BALTIMORE — Baltimore City voters are being asked to change the makeup of the advisory board for the agency that investigates fraud and financial waste.

In 2018, voters overwhelmingly supported making the Office of the Inspector General (OIG) independent, but the city’s corruption watchdog said her office still isn’t immune to political pressures. She believes Ballot Question I could change that.

And since 2018, Inspector General Isabel Mercedes Cumming’s office has been behind some of the city’s most damning headlines, including a police overtime investigation, identifying $2 million erroneously sent to a company with tax debt, and hundreds of thousands of dollars mistakenly sent to a scammer.

The OIG has also investigated top officials.

Cumming said her investigations aren’t personal, they’re part of her job, but it can be problematic when these officers or their spouses serve on the board tasked with reviewing her performance.

“So, right there, we had an inherent conflict of interest,” Cumming said.

City Council President Nick Mosby, the husband of City State’s Attorney Marilyn Mosby, whose travel and expenses had been the subject of an OIG investigation, is entitled to an OIG Advisory Board seat or can select a designee.

RELATED: OIG Report: Most of Mosby's out of town travel was not approved by BOE as required

“I have never not done something because someone sat on my board and with the case that you mentioned, I was asked to do that investigation and that person doesn’t sit on my board, her relative does. But when you have a job, you do your job and that’s what I believe this office has always done,” said Cumming.

While the Board became law in 2018 and is supposed to meet annually, its first meeting wasn’t until July 2021, several months after the Mosby investigation.

Ultimately, the Board approved Cumming’s job performance, but she used the meeting to bring attention to the Board’s structure.

READ MORE: Board satisfied with performance of Baltimore's Inspector General despite some critics

“Once it became that they were going to meet for the first time, I raised the issue automatically,” said Cumming.

Councilwoman Odette Ramos then moved to bring this issue to voters by lobbying support to put it on this year’s ballot under Question I.

“I like to say it’s ‘I for independence, I for inspector general independence’ because what it does is it makes changes to the makeup of the advisory board. It removes elected officials, it removes city employees, it gives citizens of Baltimore the opportunity to serve on the Advisory Board to the Inspector General,” Cumming explained.

If approved, the Board would be made up of 11 city residents:

  • 7 board members would be chosen at random from those nominated by the City Council members from their districts
  • 2 members would be the heads of local law schools
  • 1 board member would come from a group of certified public accountants
  • 1 board member would come from a group of fraud examiners

“To make it truly random, to take out the politics to have people really interested in what this office should do,” said Cumming.

Cumming stresses their job is in the title, which is strictly to advise. Board members wouldn’t have a say in what the OIG investigates.

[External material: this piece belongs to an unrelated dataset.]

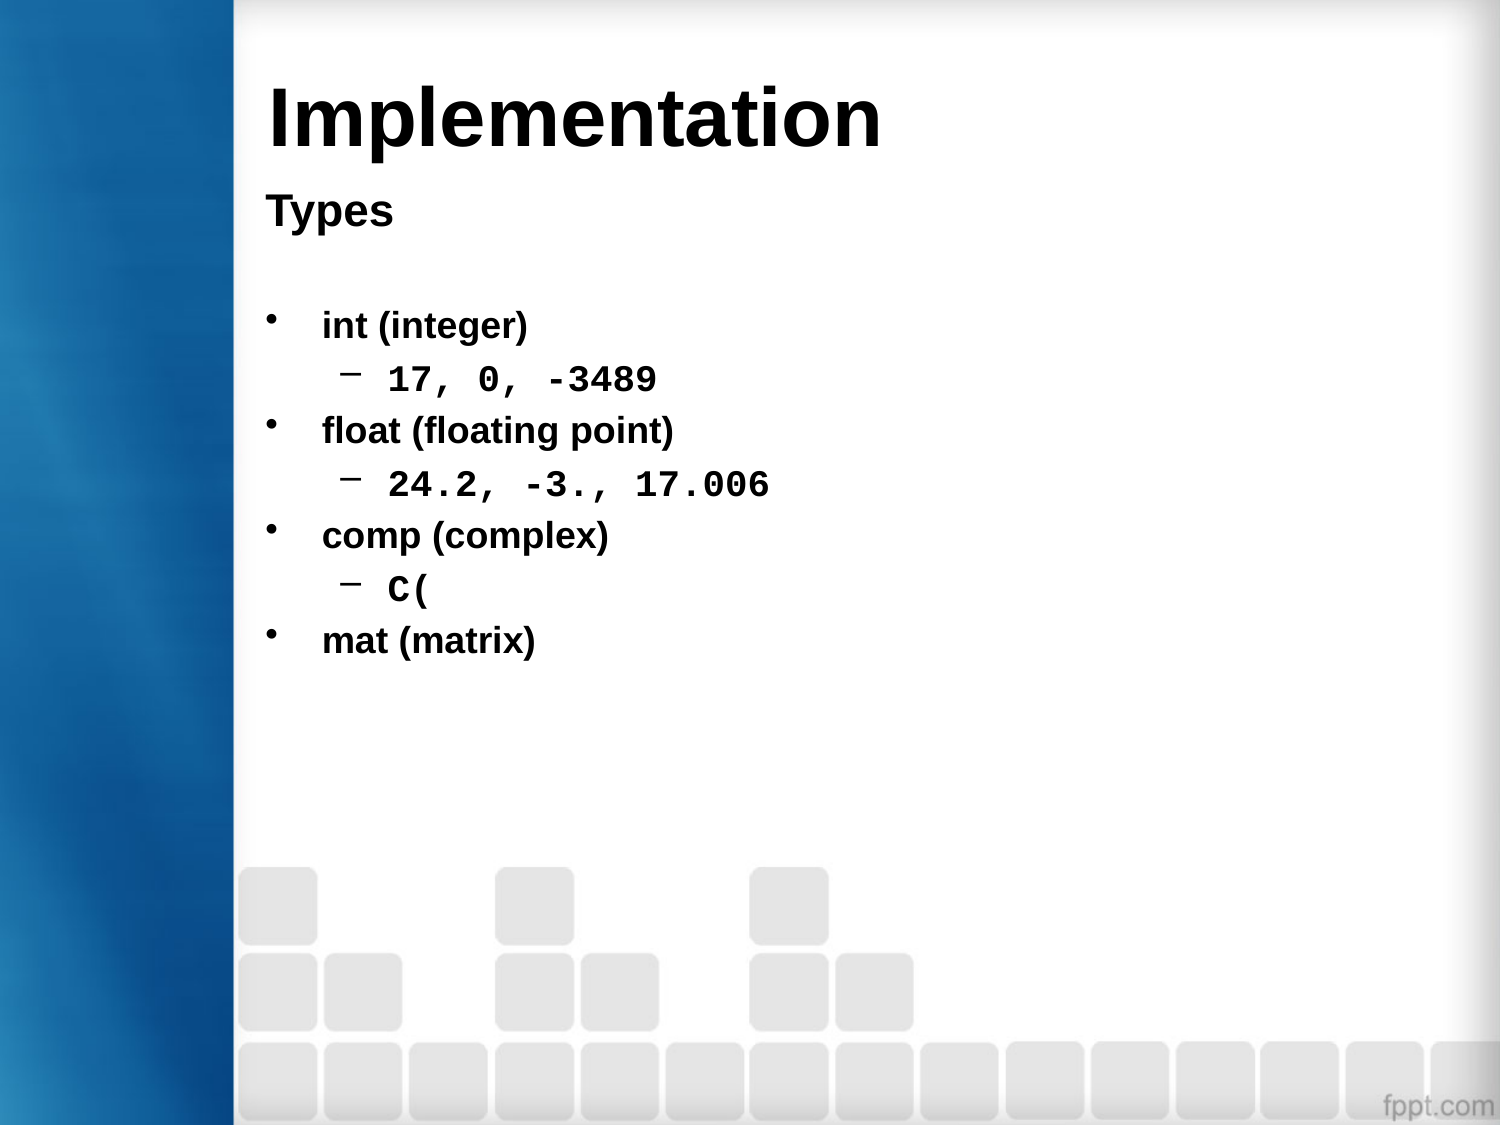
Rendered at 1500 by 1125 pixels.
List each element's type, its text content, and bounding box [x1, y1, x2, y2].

picture [0, 0, 1500, 1125]
list Types int (integer) 17, 0, -3489 float (floating point) 24.2, -3., 17.006 comp (complex) C( mat (matrix) [250, 172, 1500, 916]
title Implementation [253, 19, 1225, 172]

“They’re the ones that select the next inspector general, they’re the ones that will, if there’s a problem with the IG they’ll look into it, and they’re the ones that do the evaluation. So, you don’t want people that actually could be investigated because again it could be a conflict of interest,” said Cumming.

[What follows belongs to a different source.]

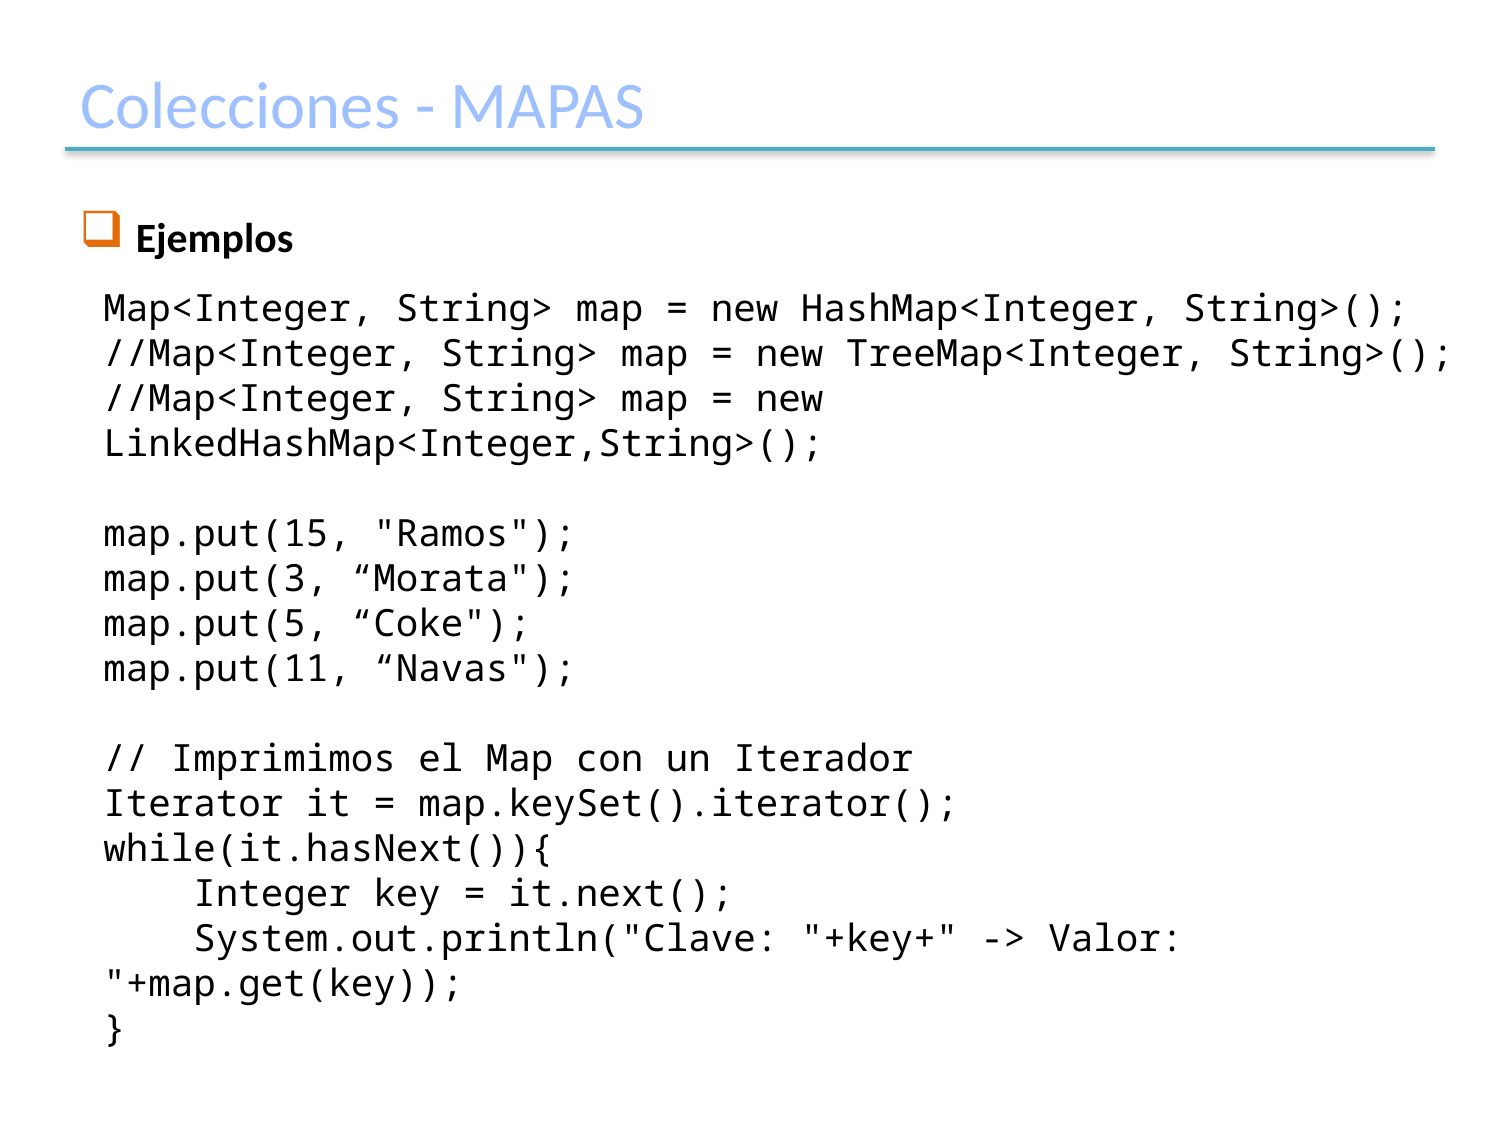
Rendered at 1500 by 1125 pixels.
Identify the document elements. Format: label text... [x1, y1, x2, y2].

text_box Map<Integer, String> map = new HashMap<Integer, String>(); //Map<Integer, String> map = new TreeMap<Integer, String>(); //Map<Integer, String> map = new LinkedHashMap<Integer,String>(); map.put(15, "Ramos"); map.put(3, “Morata"); map.put(5, “Coke"); map.put(11, “Navas"); // Imprimimos el Map con un Iterador Iterator it = map.keySet().iterator(); while(it.hasNext()){ Integer key = it.next(); System.out.println("Clave: "+key+" -> Valor: "+map.get(key)); } [88, 276, 1483, 1057]
text_box Ejemplos [64, 196, 1356, 350]
title Colecciones - MAPAS [64, 42, 1437, 147]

While Baltimore City Councilman Ryan Dorsey approved placing this measure on the ballot, he thinks it’s premature to make this change to the Board’s structure.

In an email he wrote:

"I think it’s premature to make this change. Since the 2018 ballot initiative that established the OIG and its board as they now exist, the board was supposed to have by now publicly conducted three annual reviews. But Mayors Pugh and Young never did what was required, so we’ve only seen it play out once, under Mayor Scott. Because of aspersions other elected officials cast on the OIG, a transparent attempt to deflect problems of their own making, certain people portrayed the first ever oversight of the OIG as something other than routine and working as intended. I believe the current structure should be given more time before a change is considered."